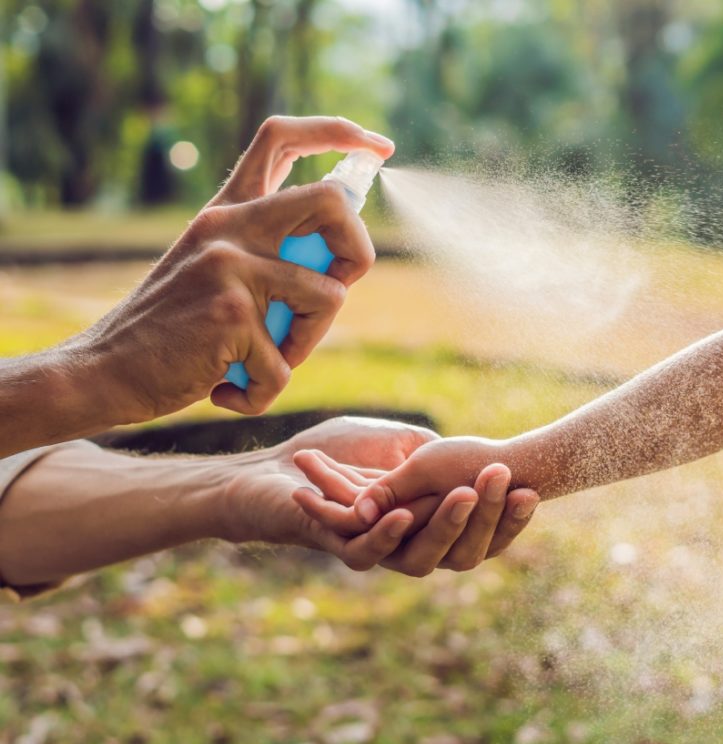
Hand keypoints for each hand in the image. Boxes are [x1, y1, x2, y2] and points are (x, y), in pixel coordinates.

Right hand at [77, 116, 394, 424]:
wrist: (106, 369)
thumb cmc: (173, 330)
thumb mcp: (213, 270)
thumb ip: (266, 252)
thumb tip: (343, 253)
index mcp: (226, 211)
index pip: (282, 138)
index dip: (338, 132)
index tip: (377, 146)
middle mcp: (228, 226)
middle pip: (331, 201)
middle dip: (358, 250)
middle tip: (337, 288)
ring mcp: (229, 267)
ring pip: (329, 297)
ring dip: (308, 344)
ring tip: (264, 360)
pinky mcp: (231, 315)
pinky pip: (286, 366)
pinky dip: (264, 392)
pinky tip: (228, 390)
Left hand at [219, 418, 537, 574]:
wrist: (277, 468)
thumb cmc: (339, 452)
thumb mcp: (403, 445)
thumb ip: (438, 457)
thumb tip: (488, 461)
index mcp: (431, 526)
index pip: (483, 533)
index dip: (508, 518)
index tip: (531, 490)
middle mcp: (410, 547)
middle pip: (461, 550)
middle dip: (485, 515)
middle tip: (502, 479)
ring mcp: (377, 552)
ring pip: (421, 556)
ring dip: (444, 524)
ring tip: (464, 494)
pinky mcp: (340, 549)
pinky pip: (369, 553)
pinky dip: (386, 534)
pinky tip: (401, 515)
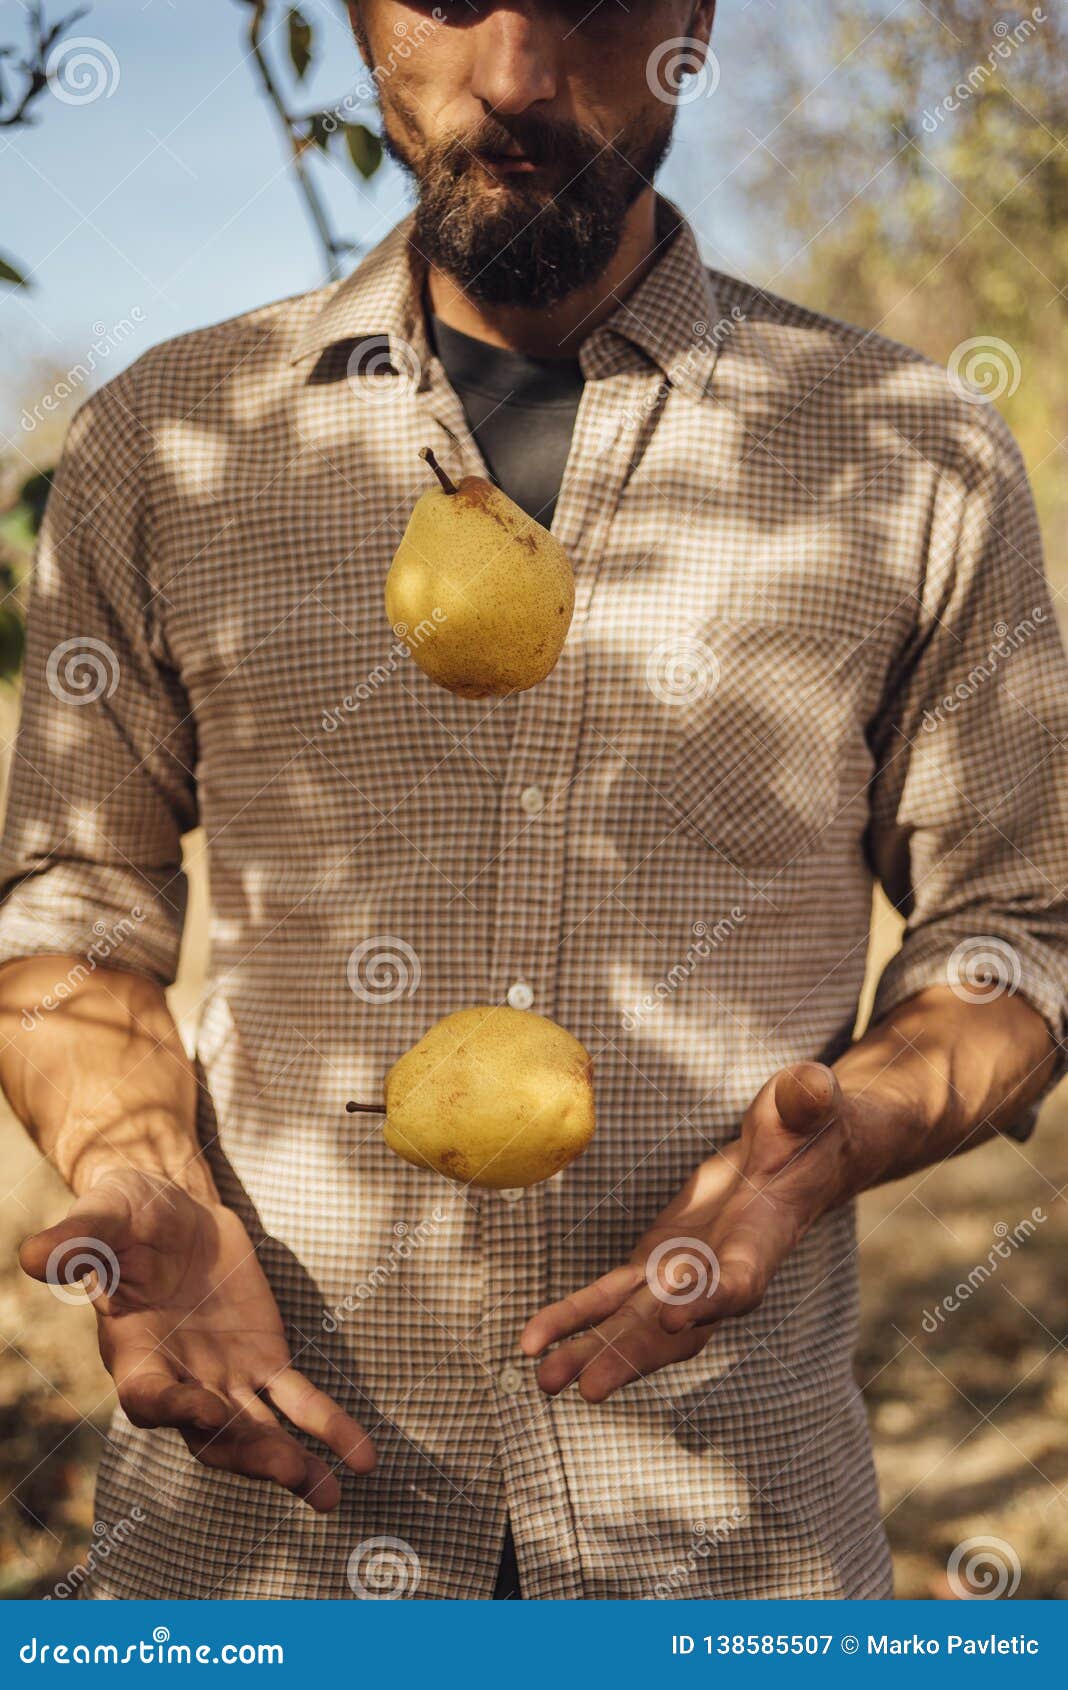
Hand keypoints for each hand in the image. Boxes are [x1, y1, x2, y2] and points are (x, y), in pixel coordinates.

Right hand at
--
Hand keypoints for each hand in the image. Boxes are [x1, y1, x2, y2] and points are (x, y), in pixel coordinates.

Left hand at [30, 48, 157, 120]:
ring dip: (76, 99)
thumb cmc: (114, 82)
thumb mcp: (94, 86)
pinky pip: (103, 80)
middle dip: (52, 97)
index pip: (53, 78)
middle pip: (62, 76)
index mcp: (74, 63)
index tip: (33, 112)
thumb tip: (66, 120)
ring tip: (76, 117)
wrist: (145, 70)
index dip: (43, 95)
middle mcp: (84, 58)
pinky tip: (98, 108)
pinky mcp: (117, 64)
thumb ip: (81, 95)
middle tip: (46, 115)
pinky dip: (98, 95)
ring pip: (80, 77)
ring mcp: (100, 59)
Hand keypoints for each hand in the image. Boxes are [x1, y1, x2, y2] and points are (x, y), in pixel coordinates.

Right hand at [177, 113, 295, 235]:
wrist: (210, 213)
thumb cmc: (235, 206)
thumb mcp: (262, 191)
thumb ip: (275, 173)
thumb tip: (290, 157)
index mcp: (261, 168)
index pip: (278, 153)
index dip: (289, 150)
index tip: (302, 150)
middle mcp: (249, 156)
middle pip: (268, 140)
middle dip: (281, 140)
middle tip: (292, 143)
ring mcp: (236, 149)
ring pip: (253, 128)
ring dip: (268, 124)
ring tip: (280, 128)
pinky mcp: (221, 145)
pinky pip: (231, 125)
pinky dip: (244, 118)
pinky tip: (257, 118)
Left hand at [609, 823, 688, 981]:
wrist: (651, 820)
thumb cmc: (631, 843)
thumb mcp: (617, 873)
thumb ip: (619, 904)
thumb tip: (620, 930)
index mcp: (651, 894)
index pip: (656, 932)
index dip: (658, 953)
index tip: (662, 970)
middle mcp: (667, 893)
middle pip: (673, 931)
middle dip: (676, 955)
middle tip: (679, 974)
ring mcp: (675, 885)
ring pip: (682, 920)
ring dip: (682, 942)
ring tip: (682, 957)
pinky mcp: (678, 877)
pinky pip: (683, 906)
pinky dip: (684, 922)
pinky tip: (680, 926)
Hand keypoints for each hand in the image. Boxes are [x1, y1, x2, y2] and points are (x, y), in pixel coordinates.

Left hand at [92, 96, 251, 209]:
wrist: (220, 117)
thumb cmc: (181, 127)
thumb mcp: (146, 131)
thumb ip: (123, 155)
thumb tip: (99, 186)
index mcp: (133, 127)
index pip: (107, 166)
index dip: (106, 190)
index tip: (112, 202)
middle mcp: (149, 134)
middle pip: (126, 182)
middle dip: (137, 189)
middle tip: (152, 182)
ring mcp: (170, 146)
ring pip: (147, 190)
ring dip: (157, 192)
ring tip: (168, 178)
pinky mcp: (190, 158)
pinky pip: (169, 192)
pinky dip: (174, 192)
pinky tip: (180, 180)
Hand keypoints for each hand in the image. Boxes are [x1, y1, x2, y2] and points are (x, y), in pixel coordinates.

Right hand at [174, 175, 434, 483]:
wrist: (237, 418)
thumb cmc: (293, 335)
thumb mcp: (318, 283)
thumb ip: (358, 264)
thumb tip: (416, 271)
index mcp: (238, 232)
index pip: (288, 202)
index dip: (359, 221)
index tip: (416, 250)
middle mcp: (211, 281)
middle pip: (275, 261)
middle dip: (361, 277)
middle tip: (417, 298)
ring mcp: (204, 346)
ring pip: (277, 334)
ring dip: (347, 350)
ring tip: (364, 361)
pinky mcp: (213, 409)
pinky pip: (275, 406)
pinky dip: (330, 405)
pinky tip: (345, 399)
...
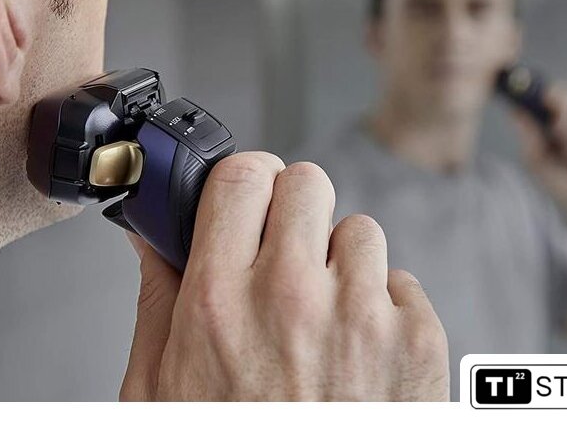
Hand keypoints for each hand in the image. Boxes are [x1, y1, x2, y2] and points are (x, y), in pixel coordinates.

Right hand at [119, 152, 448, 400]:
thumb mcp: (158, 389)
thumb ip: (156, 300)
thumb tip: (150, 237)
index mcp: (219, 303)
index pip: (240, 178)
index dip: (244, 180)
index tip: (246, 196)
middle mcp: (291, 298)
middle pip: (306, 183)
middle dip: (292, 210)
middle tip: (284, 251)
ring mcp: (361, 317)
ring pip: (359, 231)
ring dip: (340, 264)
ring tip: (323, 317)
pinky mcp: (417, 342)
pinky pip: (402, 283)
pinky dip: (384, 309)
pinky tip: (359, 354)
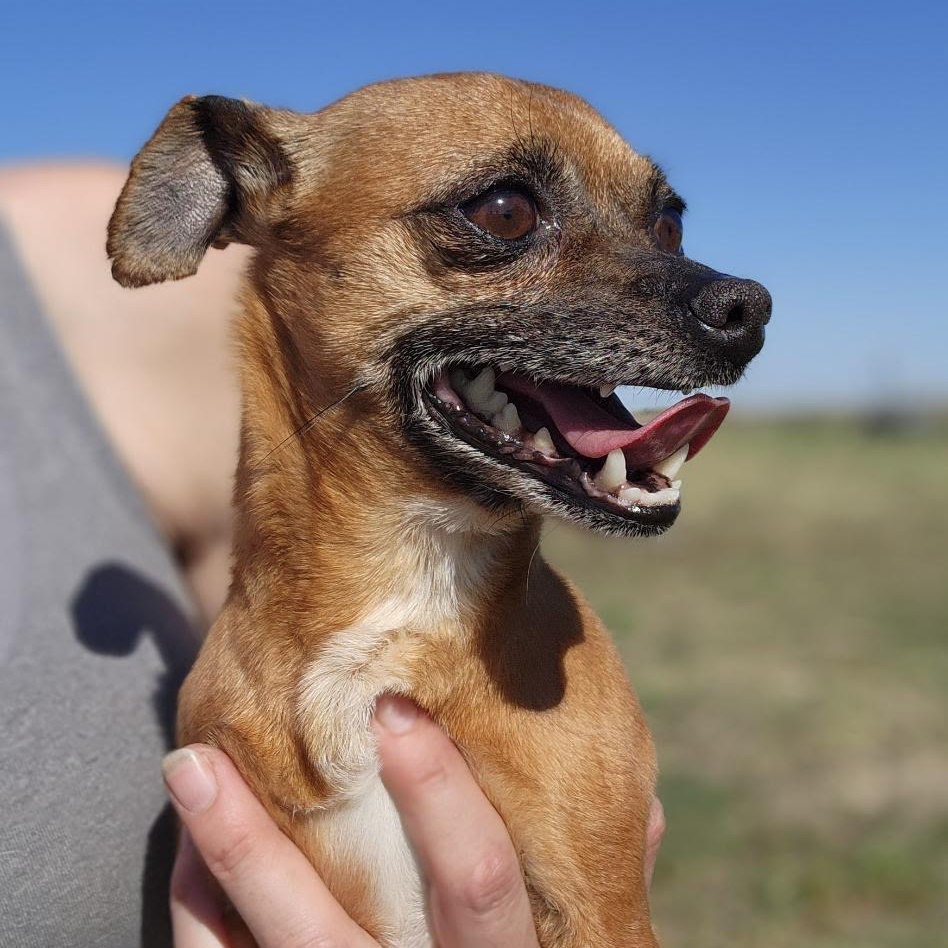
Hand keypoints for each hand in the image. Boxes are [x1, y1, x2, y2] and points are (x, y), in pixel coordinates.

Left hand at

-- Task description --
Which lines of the records contain the word "Right"? Copy each of them.

-- Result of this task --
Right hand at [77, 116, 394, 424]:
Right hand at
Right hand at [177, 113, 295, 235]:
Right hand at [174, 175, 434, 483]:
Right hand at [119, 152, 448, 400]:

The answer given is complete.